The testing data will be used to evaluating your implementation. It is one folder with a mixture of documents from all the classes where the class assignments are not given. (We recommend that you don't access this test file until your algorithm is debugged and working the way you like.)

Your works

  • Implement the Naive Bayes classifier: You will follow the pseudocode in Manning, Raghavan, and Schutze (see also section 12.1.3 for more on multinomial models). To avoid anomalies when encountering new words (which have zero counts), you should use Laplace (add one) smoothing, as shown in line 10 of TrainMultiNomialNB. Your classifier will use words as features, add the log-prob scores for each token, and decide which class has the highest a posteriori score. (don't multiply probabilities directly!
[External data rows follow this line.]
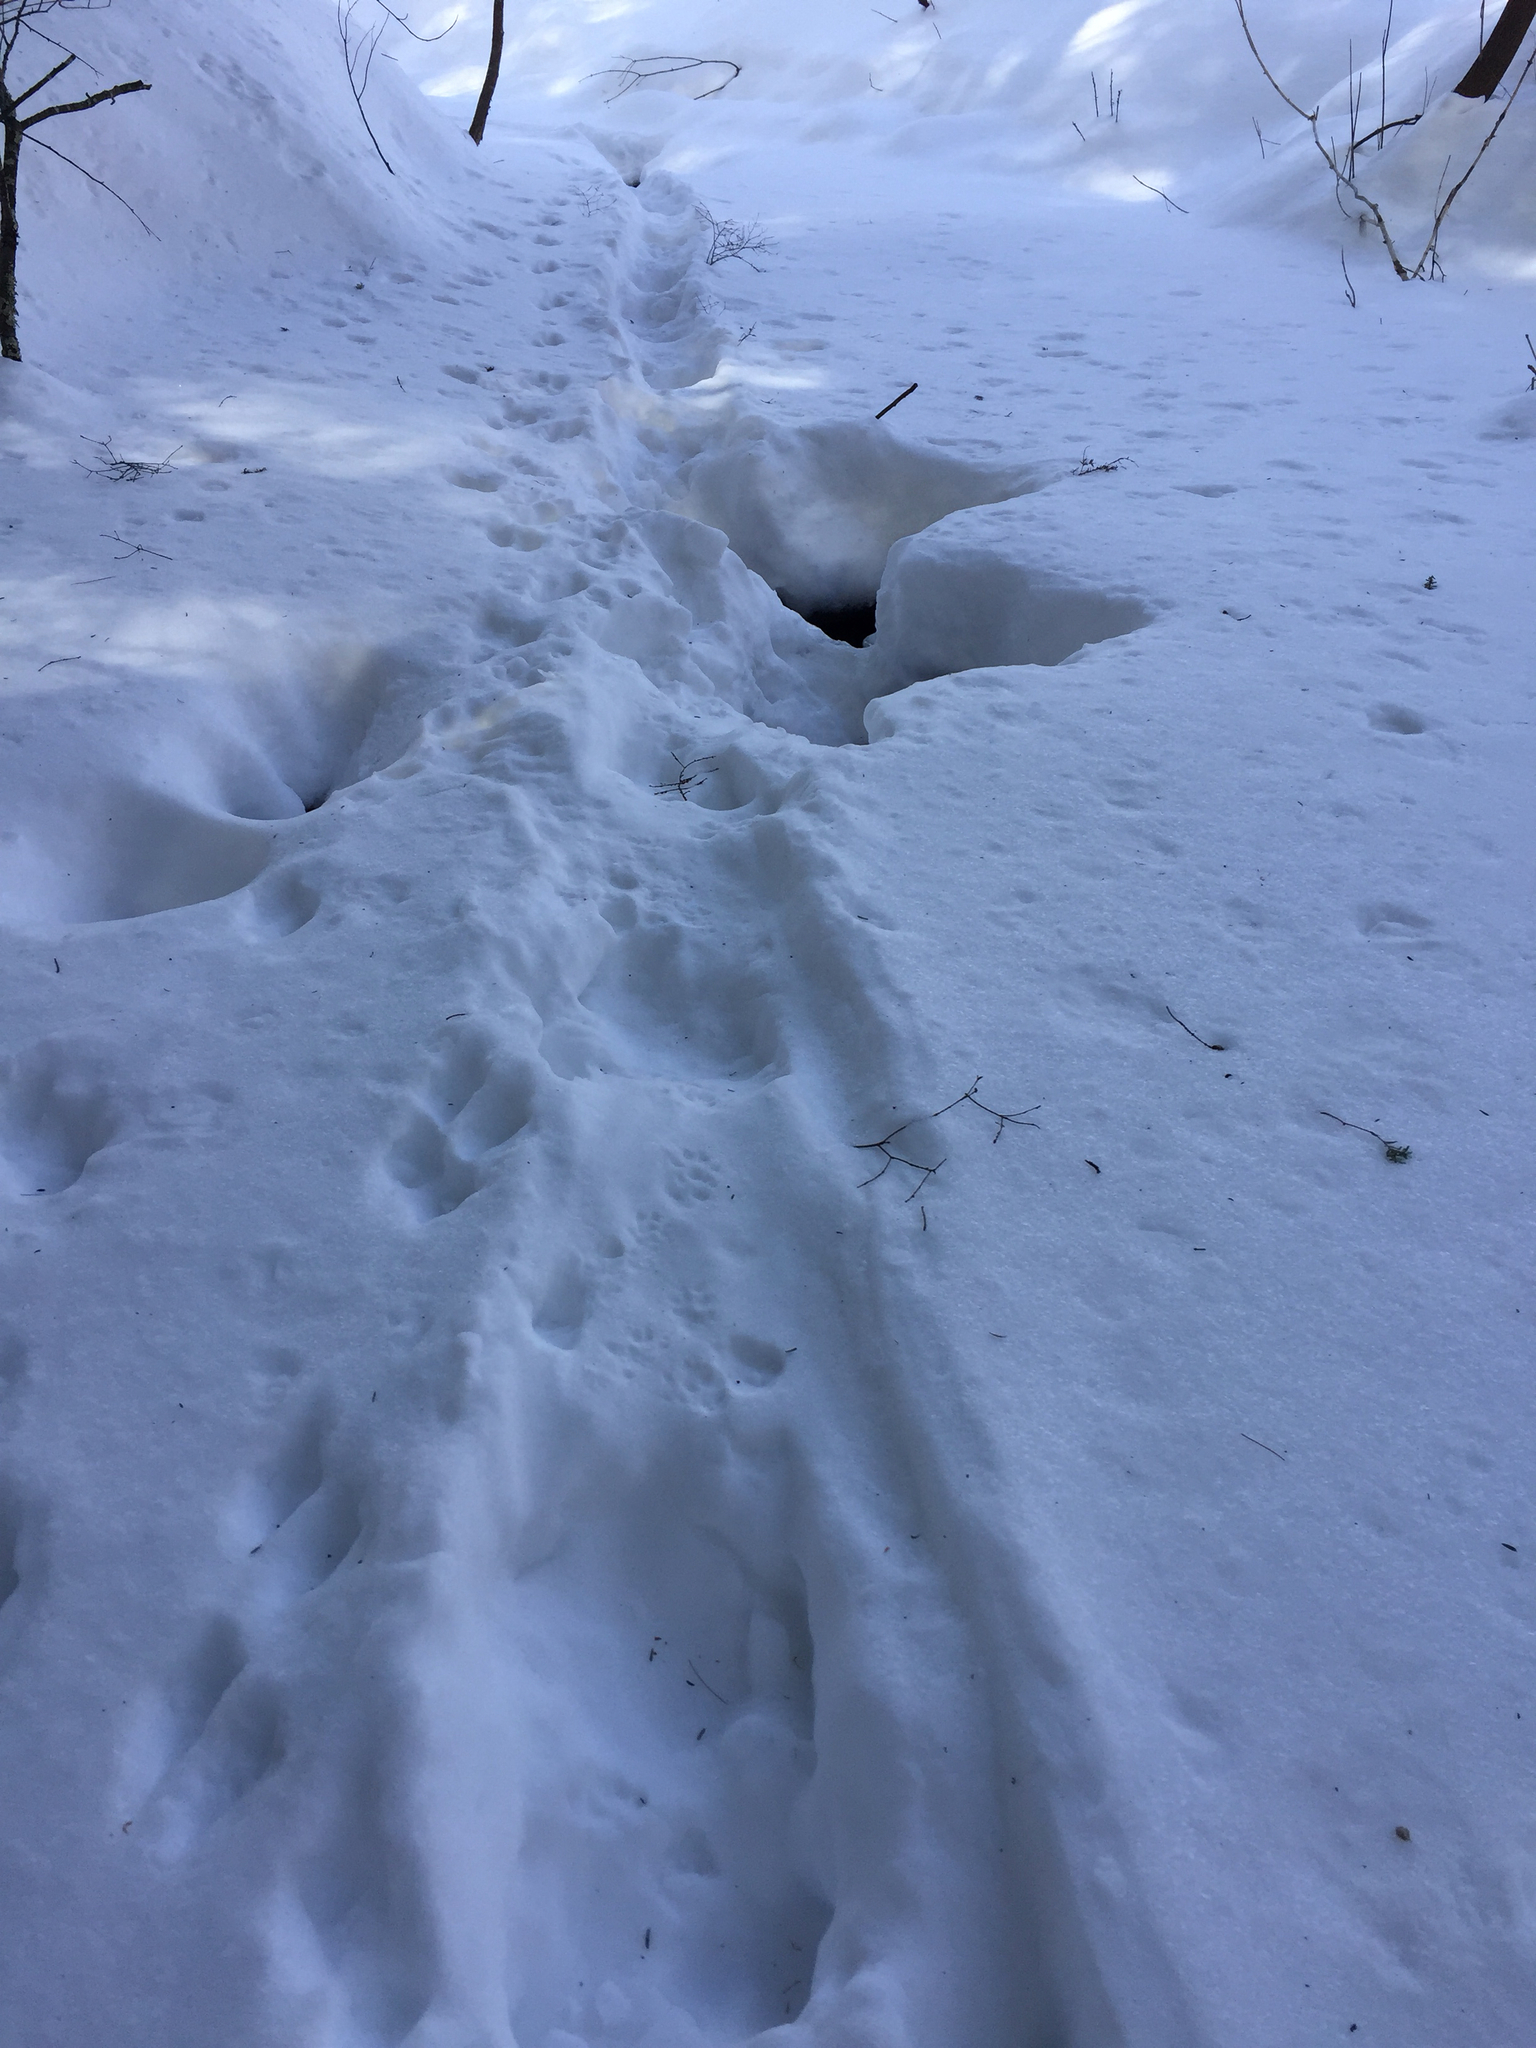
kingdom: Animalia
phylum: Chordata
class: Mammalia
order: Carnivora
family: Mustelidae
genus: Lontra
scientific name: Lontra canadensis
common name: North american river otter
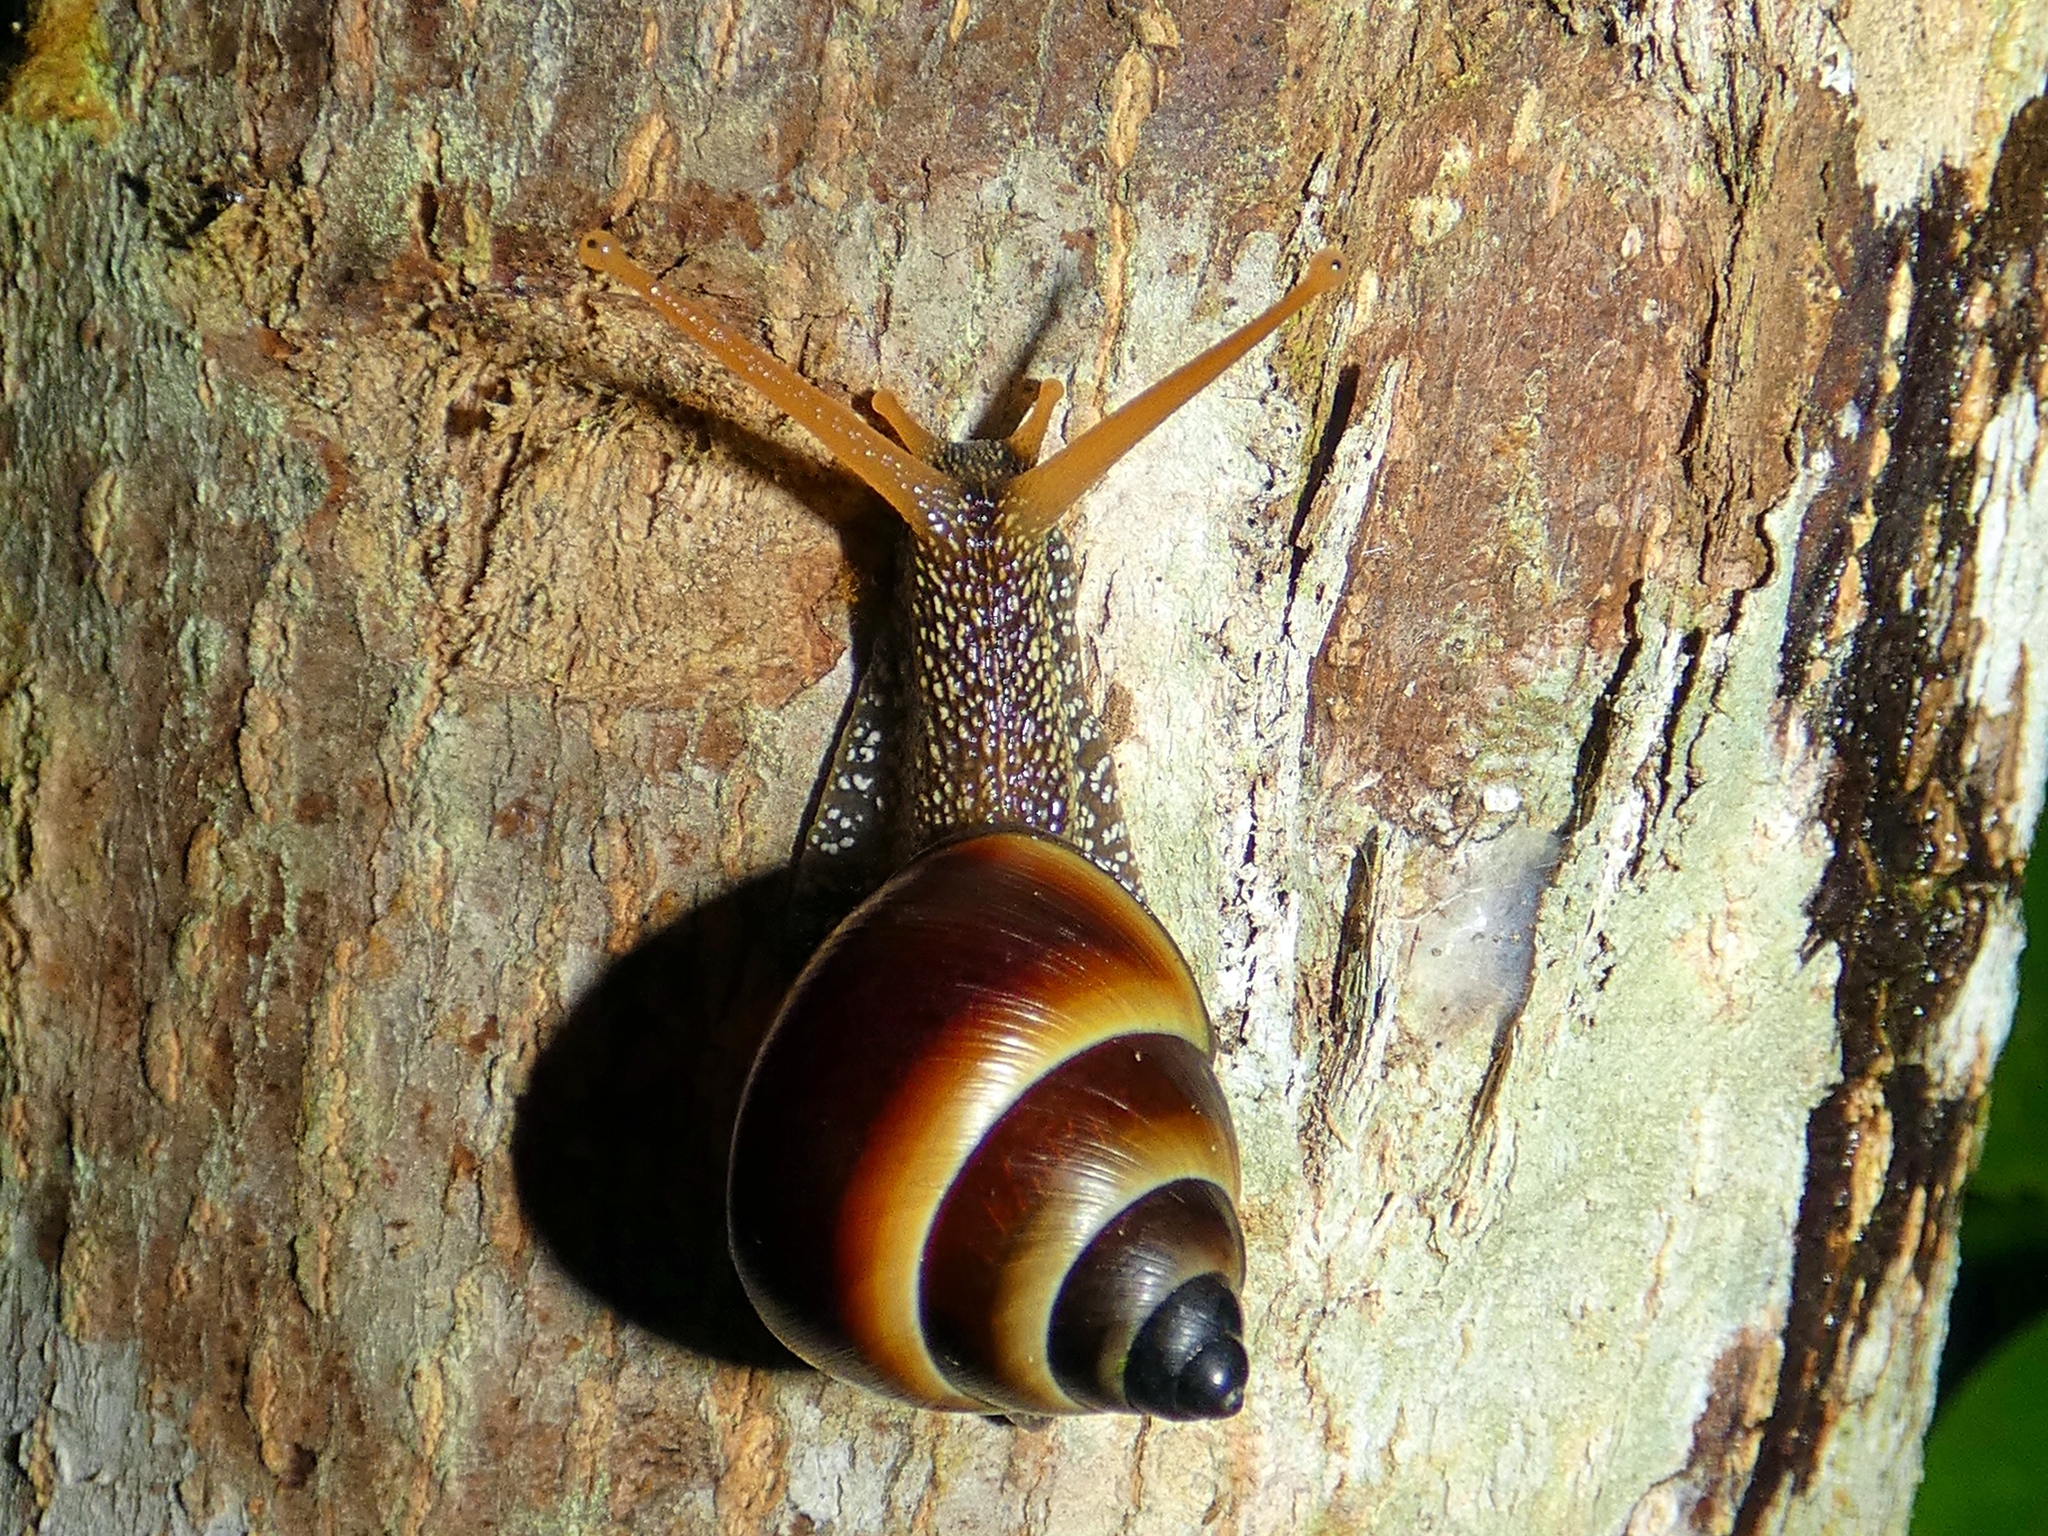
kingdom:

See line 5 of ApplyMultinomialNB) Please don't use the document (file) names as features.
  • Implement 10-fold cross-validation on training data: in cross-validation, you divide up the data into 10 sections, and then you train and test your classifier 10 times, each time choosing a different section as the test set and the other 9 as the training set. Since we are giving you data for six different classes, you'd split the data from each class into 10 subsets. Since you are given 200 examples of each class, successive blocks of 20 files (in alphabetic order) are the sections you should use for cross-validation. Thus, when learning a 6-way classifier, the training set at each fold would contain 6*180 training examples and 6* 20 test examples. Your final precision and recall is the average of the 10 runs. You need to report the average precision and recall for each class. You can follow the "Definition (classification context)" section wikipedia page to compute the precision and recall score.
  • Run your classifier on test set: you should output a file test.output containing one line for each file in the test set which lists the filename and a tag. This tag should be the predicted classname for that file: ACTOR, BOOK, COMPANY, STADIUM, UNIVERSITY,or WRITER. For example: 

    100_Books_by_August_Derleth|BOOK
Aage_Stentoft|ACTOR
Aamir_Khan|ACTOR
  • Improve your Naive Bayes classifier(Extra credit):
    1. stop words: you could try to throw away stop words (very frequent words like "the", "of","it", etc). You can use the list.
    2. feature selection: eliminating the most infrequent words by leaving only K words as features. You could try a few values of K using cross validation and then when you found what seems best, you could apply it on the test set.
    3. smoothing: instead of Laplace (add one) smoothing, you could try a few other prior values, use cross validation to find what seems best, and apply it on the test set.
  • Turn in the followings:
    1. Your code. Your code should contain appropriate comments to facilitate understanding. Include a script (named as "run.sh" for Linux/Mac users and "run.bat" for Windows users.) to run your program. The script takes three arguments that are (in this order): the name of directory containing the training data; the name of directory containing the test data; the name of the output file. We should be able to execute 
      ./run.sh classifier_data_small_train classifier_data_test test.output
      Note: please keep the directory structure in your working directory the same structure as the directory we give you. For example, when you execute 
      cat classifier_data_small_train/actor/train/Aaron_Yoo
      in your working directory, you should print the contents of the file.
    2. test.outputoutput file predicting the classes of test data we give you. If you decide to do extra credits, don't put your optimizations on this file. Instead, you should turn in another test.extra.output showing your improvement. And you should explain in your run.sh how you can turn on/off these extra credits.
    3. A report of at most 4 pages (letter size, 1 inch margins, 12pt font) that describes:
      • A high-level description on how your code works.
      • Table of precision and recall for 10-fold cross validation: each fold and the final average values
      • Extra credit: describe what you did, your best K, your best smoothing prior, and the new precision / recall table for 10-fold cross validation; If your precision and recall are low, tell us what you have tried to improve the performance and what you suspect is failing.